Com tudo o que vimos, fica o questionamento: “Como podemos mitigar um problema como esse?”. A resposta é mais simples do que parece, precisamos desenvolver mais o senso de segurança na mente da população ativa na Internet. Como fazer? Na minha pouca experiência não consigo encontrar um procedimento robusto que leve a uma solução definitiva, o que pode ser feito em curto prazo, é o uso de ferramentas (de fontes confiáveis) para verificar a segurança das extensões dos navegadores (ex.: https://browsercheck.qualys.com/) ou artigos adicionais sobre o tema e mais dicas à serem seguidas para se manter seguro (ex.: https://www.wired.com/story/how-to-audit-browser-extensions-security-chrome-firefox-edge-safari/). Mas ao aprender mais sobre como as extensões podem ser perigosas, a dica que dou para conhecidos e amigos: só instale uma extensão se for ultra mega importante. Se houver algum site que faz a mesma coisa, acesse o site, é mais seguro. A maioria dos usuários da Internet não sabem dos perigos que se pode encontrar durante a utilização, principalmente quando a fonte desses vetores maliciosos é de certa forma confiável, no nosso caso, as lojas dos navegadores. Infelizmente, quando tratamos de arquivos e programas maliciosos, é comum que os usuários contem com softwares antivírus para resolver todo seu problema, quando na verdade, nem sempre esses programas são detectados (como a extensão que desenvolvemos por exemplo), basta ao usuário se questionar se ele deve ou não instalar aquele arquivo desconhecido. Mais uma vez citando Felipe: “O melhor antivírus que existe, é o bom senso”.
Motivação & Agradecimentos
Hallo! Meu nome é Vinicius Lôbo. Sou estudante de Ciência da Computação em Recife – PE, PcD Monocular e maluco por Radiohead :P. Neste Artigo, compartilhei um pouco do conhecimento adquirido durante meus estudos como estagiário na Tempest.
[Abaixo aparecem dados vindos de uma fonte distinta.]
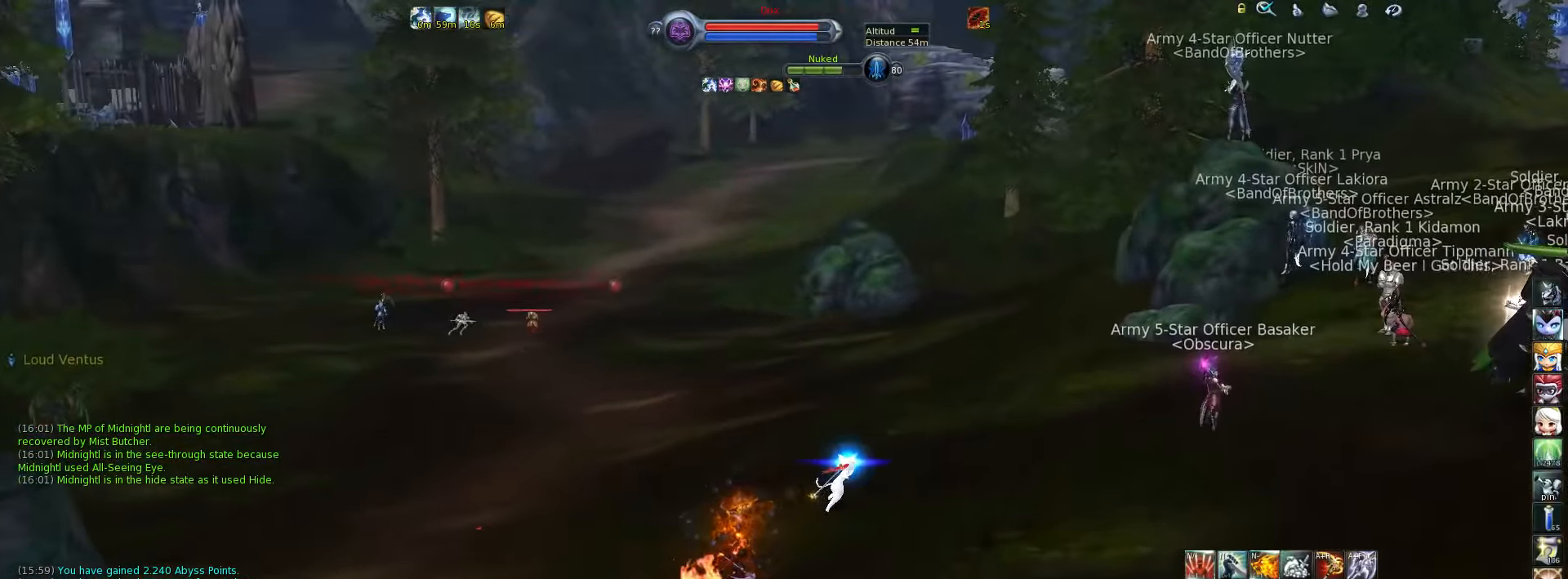
{"keys": ["d", "w"], "events": [[250, "d", "up"], [483, "d", "down"]]}
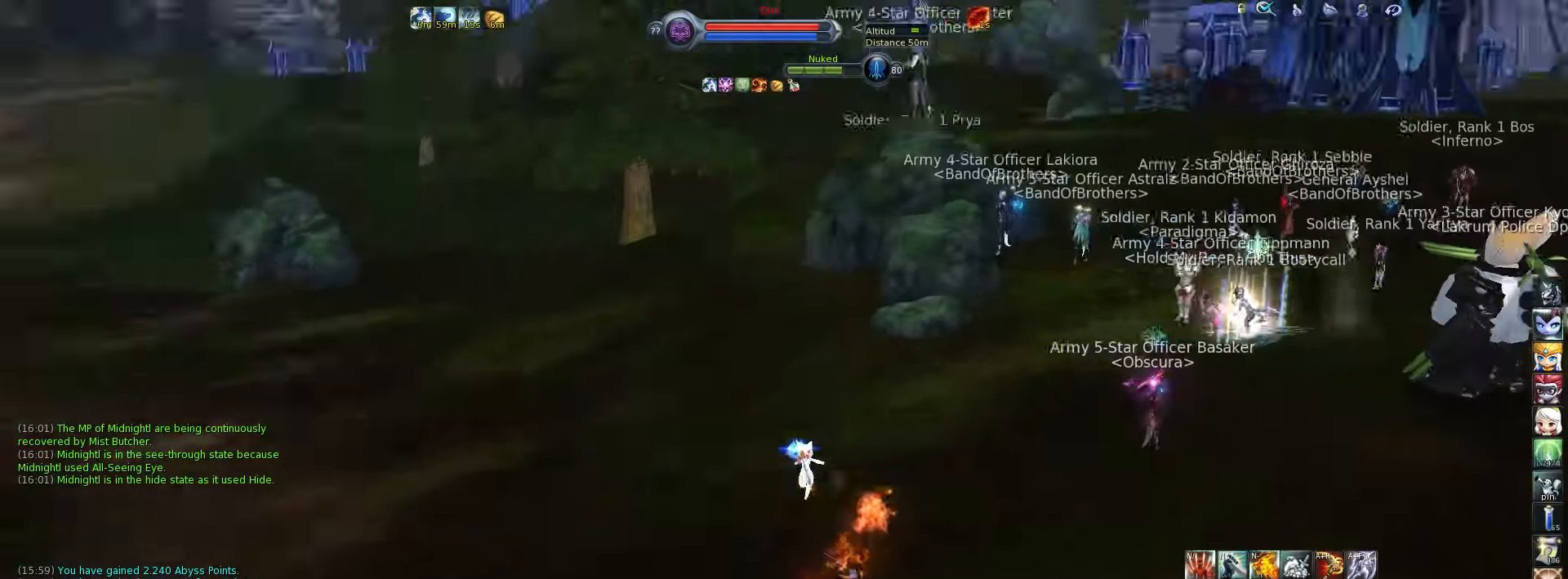
{"keys": ["w"], "events": [[150, "d", "up"]]}
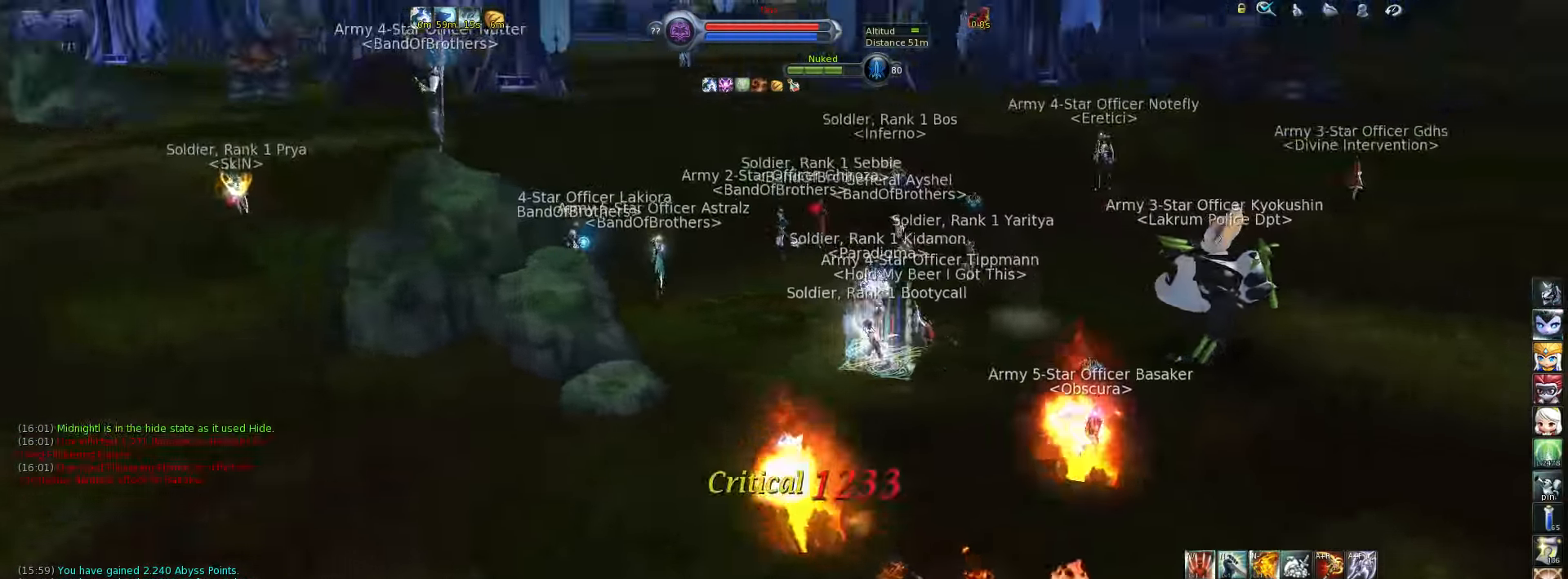
{"keys": ["space", "w"], "events": [[17, "d", "down"], [116, "d", "up"], [450, "space", "down"]]}
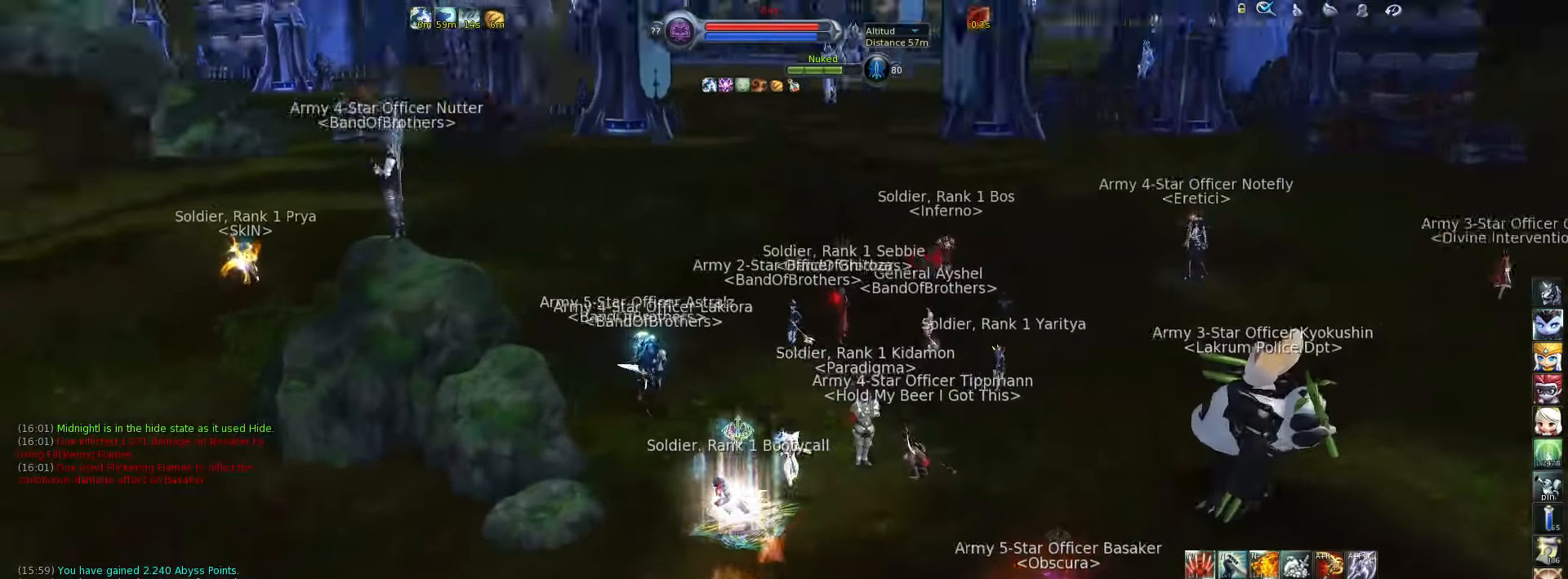
{"keys": ["w"], "events": [[50, "space", "up"]]}
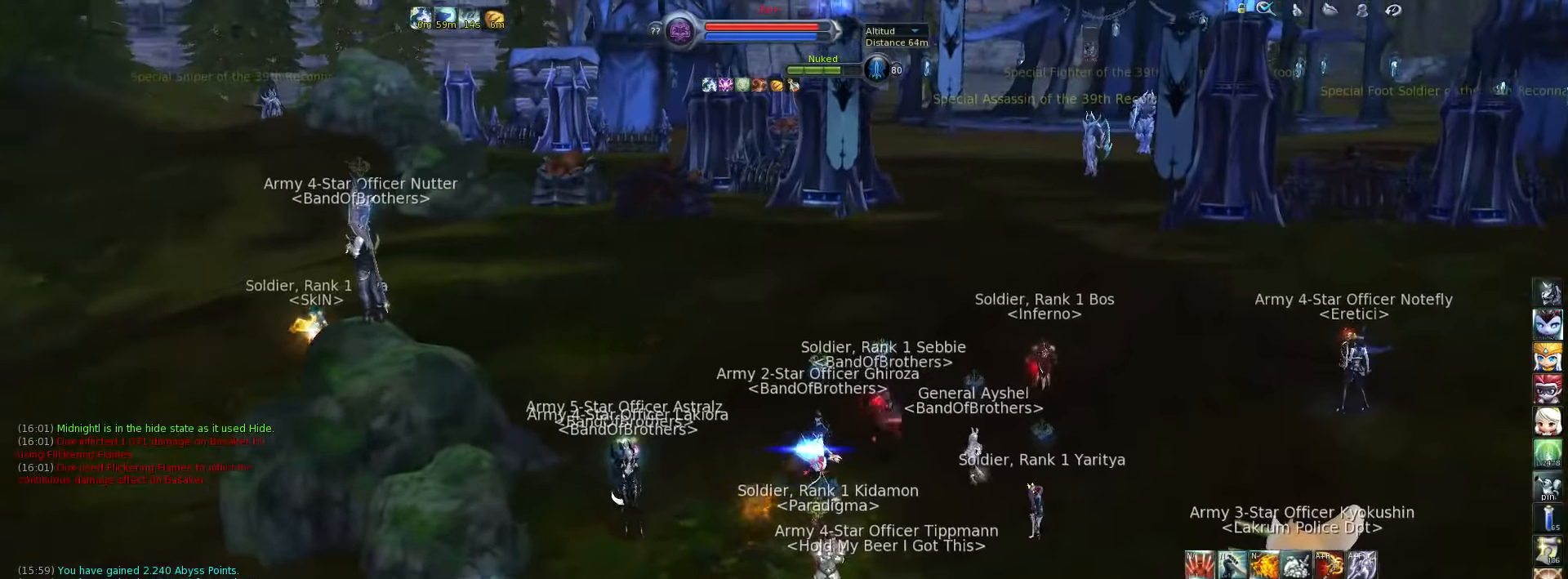
{"keys": ["w"], "events": [[216, "space", "down"], [283, "space", "up"]]}
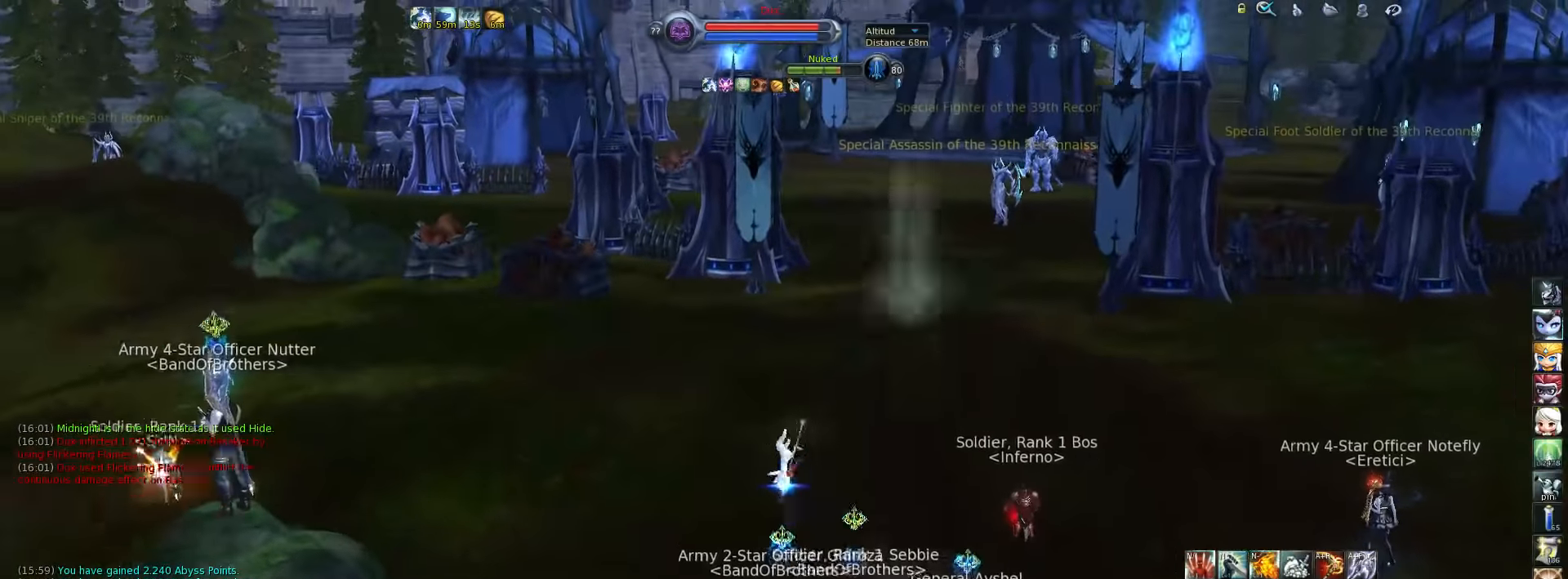
{"keys": ["w"], "events": []}
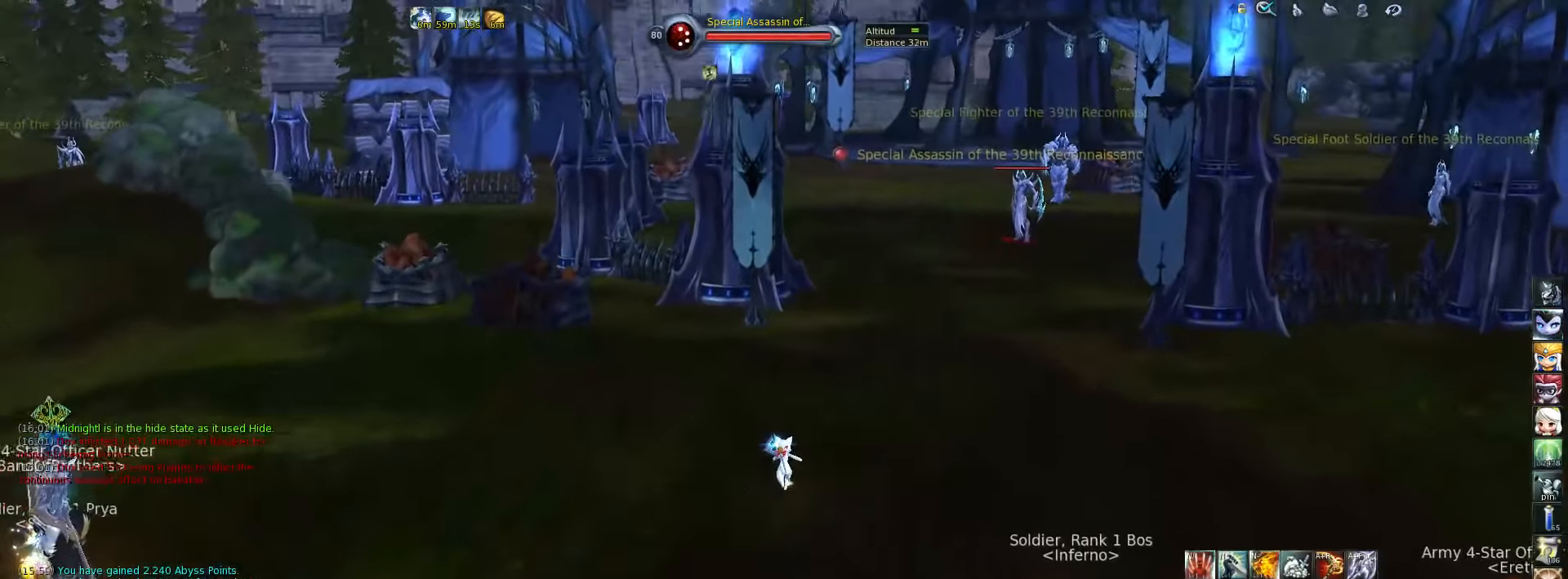
{"keys": ["w"], "events": [[50, "space", "down"], [150, "space", "up"]]}
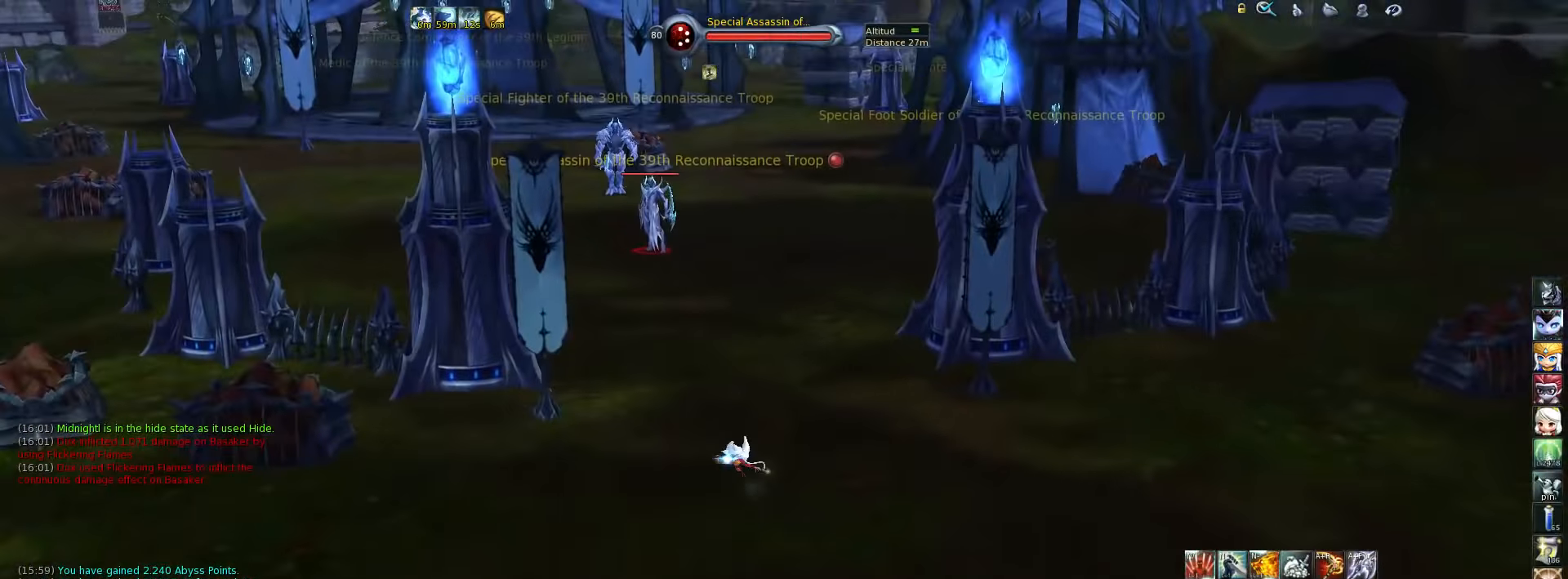
{"keys": ["w"], "events": [[316, "space", "down"], [450, "space", "up"]]}
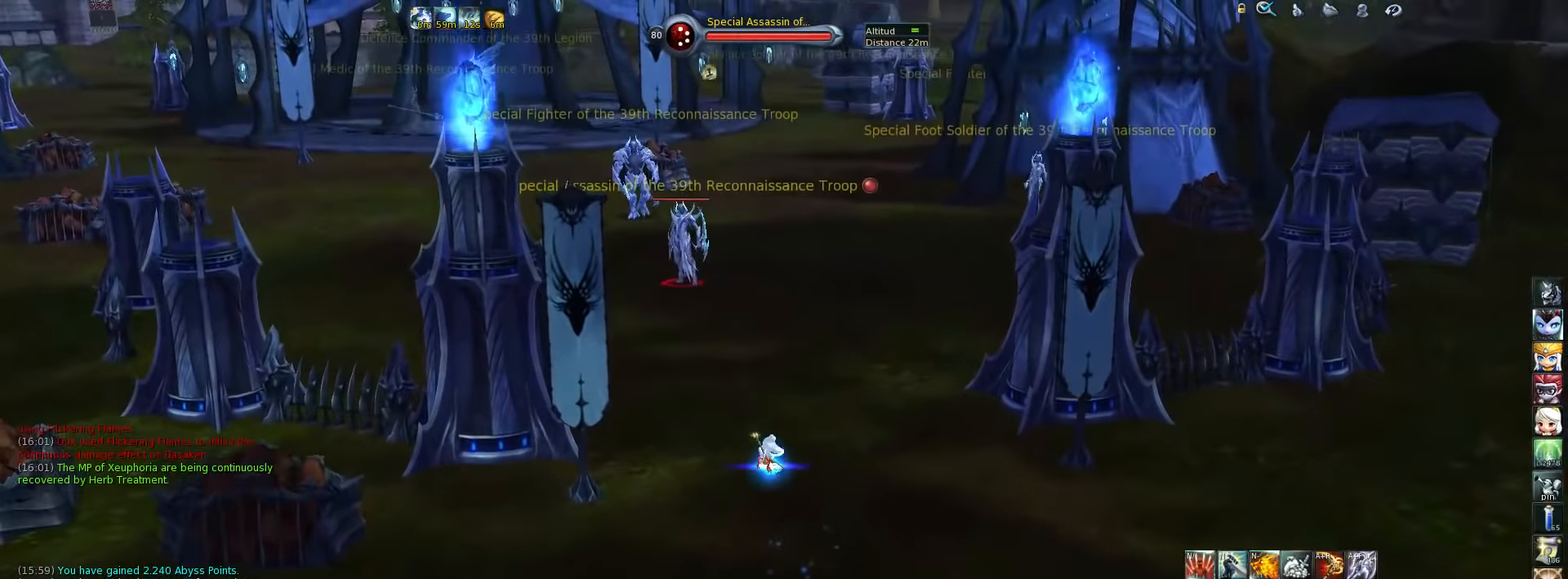
{"keys": [], "events": [[83, "w", "up"]]}
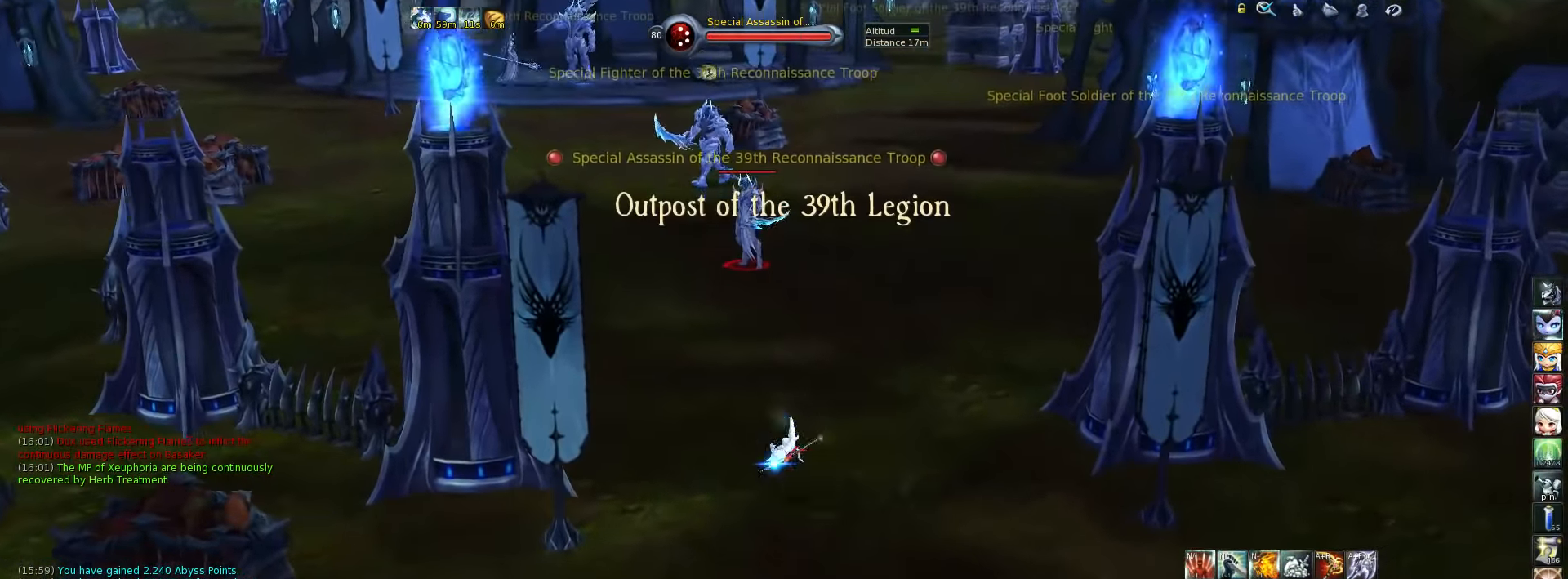
{"keys": [], "events": []}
Para quem já leu alguns posts aqui no Sidechannel, já deve saber que ao final do período de estágio na Tempest, especialmente do time de Consultoria Técnica, devemos desenvolver uma pesquisa e apresentar os seus resultados. Essa publicação nasceu como parte desse processo, em que realizei uma análise envolvendo extensões de navegador. Este tema foi indicado pelo mestre Jodson Leandro, que não foi apenas meu orientador técnico durante todo o processo, mas foi quem um dia me disse “Acho que esse tema combina contigo, mas talvez seja chato de desenvolver, você consegue?” e eu me senti na obrigação de aceitar esse desafio, valeu Jodinho! Live long and prosper.
Também gostaria de agradecer fortemente à Felipe Azevedo, que foi minha bússola, pessoa técnica responsável por me acompanhar durante o primeiro período de estágio e quem me ajudou muito durante o processo de desenvolvimento da extensão que foi visto neste artigo; também um grande agradecimento à Rodolfo Tavares, que foi o cara que me achou perdido na faculdade e disse “E aí? Gosta de segurança né? Agora vai ter que estudar”. Se não fosse por ele, por todo estudo que me passou e todas as dúvidas que ele tirou, possivelmente eu não estaria aqui :].
Referências
Alcorn, W., Frichot, C., and Orru, M. The Browser Hacker’s Handbook. Willey, 2014.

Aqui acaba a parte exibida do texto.